Contudo, existem duas exceções, quais sejam: quando os atos preparatórios são elevados pelo legislador como crimes autônomos, quando eles por si só possuem um potencial lesivo e por isso são condutas tipificadas, e, portanto puníveis, por exemplo, o crime de porte de arma, caso em que não se responde pelo crime fim, mas pelo crime meio. No caso de participação no concurso de pessoas, em que um ato preparatório isoladamente impunível, mas que no contexto é tão relevante penalmente que passa a ser punível.

Esse também é o fundamento que impede a aplicação da pena na autolesão, ou seja, é uma conduta externa que lesiona um bem jurídico penalmente tutelado, mas que não ultrapassa a figura do autor. Pode-se citar com exemplo, o suicídio.

“Proibir a incriminação de simples estados ou condições existenciais” (grifo do autor) (BATISTA, 2004, p. 93)

É vedada a imposição de pena a um estado ou condição do agente. Não é possível punir uma prostituta por ela ser uma profissional do sexo, isso, não constitui lesão ou ameaça de lesão a um bem jurídico. Entretanto, é possível que ela seja penalizada pelo crime de vadiagem.
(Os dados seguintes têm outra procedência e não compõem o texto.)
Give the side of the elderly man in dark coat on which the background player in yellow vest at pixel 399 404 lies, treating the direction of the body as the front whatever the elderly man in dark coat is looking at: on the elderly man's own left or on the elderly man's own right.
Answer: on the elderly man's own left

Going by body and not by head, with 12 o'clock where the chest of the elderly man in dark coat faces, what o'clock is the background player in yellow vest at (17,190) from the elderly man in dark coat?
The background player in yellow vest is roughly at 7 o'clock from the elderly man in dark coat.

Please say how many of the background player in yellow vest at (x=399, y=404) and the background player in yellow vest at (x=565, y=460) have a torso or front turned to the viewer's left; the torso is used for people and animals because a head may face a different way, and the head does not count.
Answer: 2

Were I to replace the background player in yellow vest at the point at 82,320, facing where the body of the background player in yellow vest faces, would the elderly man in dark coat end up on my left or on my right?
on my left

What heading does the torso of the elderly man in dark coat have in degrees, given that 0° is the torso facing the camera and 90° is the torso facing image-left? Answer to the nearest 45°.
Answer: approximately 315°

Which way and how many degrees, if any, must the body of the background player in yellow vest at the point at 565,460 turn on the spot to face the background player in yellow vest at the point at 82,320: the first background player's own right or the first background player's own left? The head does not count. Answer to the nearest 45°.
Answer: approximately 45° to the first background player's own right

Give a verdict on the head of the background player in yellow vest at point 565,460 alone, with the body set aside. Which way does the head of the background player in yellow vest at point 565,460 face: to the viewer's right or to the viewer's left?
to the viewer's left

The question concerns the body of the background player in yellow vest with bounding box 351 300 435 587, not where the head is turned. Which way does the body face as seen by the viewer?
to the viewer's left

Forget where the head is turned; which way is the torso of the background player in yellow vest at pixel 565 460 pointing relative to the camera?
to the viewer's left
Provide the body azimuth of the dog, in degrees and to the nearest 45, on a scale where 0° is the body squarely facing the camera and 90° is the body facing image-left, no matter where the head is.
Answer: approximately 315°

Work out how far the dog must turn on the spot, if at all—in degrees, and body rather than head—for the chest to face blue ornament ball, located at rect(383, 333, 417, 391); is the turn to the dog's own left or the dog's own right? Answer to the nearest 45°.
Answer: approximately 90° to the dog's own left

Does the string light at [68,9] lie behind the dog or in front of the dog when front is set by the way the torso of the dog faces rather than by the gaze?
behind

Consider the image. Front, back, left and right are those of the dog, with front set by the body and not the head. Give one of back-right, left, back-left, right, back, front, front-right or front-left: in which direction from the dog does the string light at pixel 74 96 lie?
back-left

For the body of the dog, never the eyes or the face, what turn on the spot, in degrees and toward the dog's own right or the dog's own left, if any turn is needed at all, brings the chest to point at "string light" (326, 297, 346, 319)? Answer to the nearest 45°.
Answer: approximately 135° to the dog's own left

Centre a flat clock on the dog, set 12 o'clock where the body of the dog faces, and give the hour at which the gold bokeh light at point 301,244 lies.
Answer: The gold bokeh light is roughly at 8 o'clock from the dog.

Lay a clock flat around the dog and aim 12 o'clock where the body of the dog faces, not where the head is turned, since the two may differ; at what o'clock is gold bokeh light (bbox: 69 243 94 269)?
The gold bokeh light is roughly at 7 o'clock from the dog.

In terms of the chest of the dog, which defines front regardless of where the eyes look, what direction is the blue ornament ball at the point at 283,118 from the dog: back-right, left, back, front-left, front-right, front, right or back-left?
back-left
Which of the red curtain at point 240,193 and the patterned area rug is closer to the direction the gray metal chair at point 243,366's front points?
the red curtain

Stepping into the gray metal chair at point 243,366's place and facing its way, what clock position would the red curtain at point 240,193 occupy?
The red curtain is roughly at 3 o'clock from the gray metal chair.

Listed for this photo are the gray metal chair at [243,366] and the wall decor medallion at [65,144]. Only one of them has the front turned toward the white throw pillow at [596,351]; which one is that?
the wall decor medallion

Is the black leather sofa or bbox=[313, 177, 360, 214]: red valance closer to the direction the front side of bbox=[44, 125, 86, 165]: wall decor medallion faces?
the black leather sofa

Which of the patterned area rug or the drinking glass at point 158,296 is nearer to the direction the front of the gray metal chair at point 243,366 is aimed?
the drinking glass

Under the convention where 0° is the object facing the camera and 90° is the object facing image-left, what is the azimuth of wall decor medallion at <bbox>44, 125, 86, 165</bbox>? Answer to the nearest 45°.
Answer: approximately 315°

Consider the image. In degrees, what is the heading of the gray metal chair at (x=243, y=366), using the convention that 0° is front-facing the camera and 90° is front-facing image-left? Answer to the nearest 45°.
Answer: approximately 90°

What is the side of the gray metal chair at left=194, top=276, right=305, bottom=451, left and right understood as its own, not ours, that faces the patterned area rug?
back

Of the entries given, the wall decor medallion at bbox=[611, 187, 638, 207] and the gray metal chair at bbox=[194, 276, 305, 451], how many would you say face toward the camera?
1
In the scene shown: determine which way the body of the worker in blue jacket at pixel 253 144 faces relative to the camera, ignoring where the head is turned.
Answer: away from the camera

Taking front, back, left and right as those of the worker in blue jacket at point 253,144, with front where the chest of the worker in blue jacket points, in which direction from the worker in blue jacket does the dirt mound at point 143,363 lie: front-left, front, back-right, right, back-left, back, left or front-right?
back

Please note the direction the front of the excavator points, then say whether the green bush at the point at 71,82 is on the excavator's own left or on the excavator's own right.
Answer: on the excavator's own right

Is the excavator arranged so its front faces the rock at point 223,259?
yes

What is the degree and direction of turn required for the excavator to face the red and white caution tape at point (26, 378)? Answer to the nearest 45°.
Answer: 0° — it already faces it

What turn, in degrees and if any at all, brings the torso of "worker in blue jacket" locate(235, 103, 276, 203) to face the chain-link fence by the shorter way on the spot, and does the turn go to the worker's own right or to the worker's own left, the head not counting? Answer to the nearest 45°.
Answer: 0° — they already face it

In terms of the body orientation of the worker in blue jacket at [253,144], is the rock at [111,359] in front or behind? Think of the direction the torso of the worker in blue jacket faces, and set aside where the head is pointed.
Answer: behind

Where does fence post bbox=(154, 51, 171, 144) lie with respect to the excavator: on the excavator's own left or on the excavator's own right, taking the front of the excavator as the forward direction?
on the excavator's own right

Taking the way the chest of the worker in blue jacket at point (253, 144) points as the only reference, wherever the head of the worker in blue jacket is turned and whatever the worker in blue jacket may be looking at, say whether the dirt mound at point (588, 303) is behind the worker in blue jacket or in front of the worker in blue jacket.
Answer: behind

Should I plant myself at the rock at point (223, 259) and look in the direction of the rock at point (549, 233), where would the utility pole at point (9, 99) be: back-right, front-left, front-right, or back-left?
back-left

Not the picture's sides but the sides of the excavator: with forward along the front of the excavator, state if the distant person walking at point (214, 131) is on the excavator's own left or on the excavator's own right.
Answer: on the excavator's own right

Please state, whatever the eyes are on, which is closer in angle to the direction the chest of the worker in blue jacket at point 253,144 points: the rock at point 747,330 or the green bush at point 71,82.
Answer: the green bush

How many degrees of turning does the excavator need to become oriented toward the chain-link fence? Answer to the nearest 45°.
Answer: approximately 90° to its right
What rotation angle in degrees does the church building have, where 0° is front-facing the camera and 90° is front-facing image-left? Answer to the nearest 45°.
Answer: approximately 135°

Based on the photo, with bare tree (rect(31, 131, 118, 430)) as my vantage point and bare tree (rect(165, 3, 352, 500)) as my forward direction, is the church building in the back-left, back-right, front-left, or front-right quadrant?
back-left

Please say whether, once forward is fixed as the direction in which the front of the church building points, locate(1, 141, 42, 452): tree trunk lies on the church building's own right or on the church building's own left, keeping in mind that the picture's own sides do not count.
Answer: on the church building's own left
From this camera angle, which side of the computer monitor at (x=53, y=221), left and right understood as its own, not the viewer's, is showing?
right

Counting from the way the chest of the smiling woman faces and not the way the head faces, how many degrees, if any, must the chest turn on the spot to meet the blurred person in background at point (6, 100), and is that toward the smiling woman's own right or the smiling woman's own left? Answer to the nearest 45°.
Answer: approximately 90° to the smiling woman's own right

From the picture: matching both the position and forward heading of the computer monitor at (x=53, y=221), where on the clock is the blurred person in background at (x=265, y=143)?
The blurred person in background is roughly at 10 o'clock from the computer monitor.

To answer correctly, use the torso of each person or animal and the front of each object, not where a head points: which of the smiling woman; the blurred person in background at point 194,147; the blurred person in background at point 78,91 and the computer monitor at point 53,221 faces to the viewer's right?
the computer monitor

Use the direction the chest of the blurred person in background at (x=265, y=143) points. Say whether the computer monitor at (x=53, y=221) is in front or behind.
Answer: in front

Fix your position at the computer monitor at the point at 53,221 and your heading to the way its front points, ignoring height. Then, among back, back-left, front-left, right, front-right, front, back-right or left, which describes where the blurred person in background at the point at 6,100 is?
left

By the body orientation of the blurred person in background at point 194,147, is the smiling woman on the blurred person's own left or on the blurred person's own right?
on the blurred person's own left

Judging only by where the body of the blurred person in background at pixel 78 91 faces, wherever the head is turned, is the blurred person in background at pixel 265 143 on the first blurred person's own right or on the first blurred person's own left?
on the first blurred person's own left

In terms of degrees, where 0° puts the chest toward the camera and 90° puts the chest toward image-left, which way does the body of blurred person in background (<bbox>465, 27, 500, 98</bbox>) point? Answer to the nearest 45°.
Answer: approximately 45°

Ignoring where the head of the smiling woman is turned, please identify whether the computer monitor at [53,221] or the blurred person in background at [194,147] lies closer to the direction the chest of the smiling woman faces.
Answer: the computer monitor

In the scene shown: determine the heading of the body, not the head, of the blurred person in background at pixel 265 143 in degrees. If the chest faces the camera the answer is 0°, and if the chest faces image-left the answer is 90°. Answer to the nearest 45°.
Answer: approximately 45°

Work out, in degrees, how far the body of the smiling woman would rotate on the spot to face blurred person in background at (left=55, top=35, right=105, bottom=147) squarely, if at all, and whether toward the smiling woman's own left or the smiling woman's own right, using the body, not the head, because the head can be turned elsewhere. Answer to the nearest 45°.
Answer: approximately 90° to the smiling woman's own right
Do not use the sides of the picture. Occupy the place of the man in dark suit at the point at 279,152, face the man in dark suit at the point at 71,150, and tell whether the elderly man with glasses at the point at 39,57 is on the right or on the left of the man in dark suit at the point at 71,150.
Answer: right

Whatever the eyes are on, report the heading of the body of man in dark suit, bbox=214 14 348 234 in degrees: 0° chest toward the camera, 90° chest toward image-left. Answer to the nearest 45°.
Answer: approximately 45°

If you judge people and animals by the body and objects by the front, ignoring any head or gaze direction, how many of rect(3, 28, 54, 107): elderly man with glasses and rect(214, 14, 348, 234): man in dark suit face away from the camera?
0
O Estado de Direito para punir deve ter uma segurança jurídica ao apenar uma pessoa por um crime que esta cometeu, portanto, o Direito Penal pune pela ação, ou seja, pela conduta que esta pessoa incorreu e que é considerada reprovável e ilícita para o Direito, pois violou um bem penalmente tutelado.

“Proibir a incriminação de condutas desviadas que não afetam qualquer bem jurídico” (grifo do autor)(BATISTA, 2004, p. 94)

Os desejos e as aspirações humanas não podem ser punidos. Assim, as condutas praticadas pela minoria social que causem estranheza para o restante da sociedade, ainda que sejam condutas desviadas não poderão ser punidas, pois afetam bens jurídicos que não foram colocados sob a proteção do Direito Penal.

“O princípio da lesividade, segundo o qual nenhum direito pode legitimar punitiva quando não medeie, pelo menos, um conflito jurídico, entendido como a afetação de um bem jurídico total ou parcialmente alheio, individual ou coletivo”.(ZAFFARONI e BATISTA, 2003, p. 226 ).

A lei penal, de fato, não tem o escopo de tutelar um bem jurídico, e sim vem como uma medida coercitiva, para confiscar um conflito que expõe a perigo ou lesione um bem jurídico penalmente tutelável.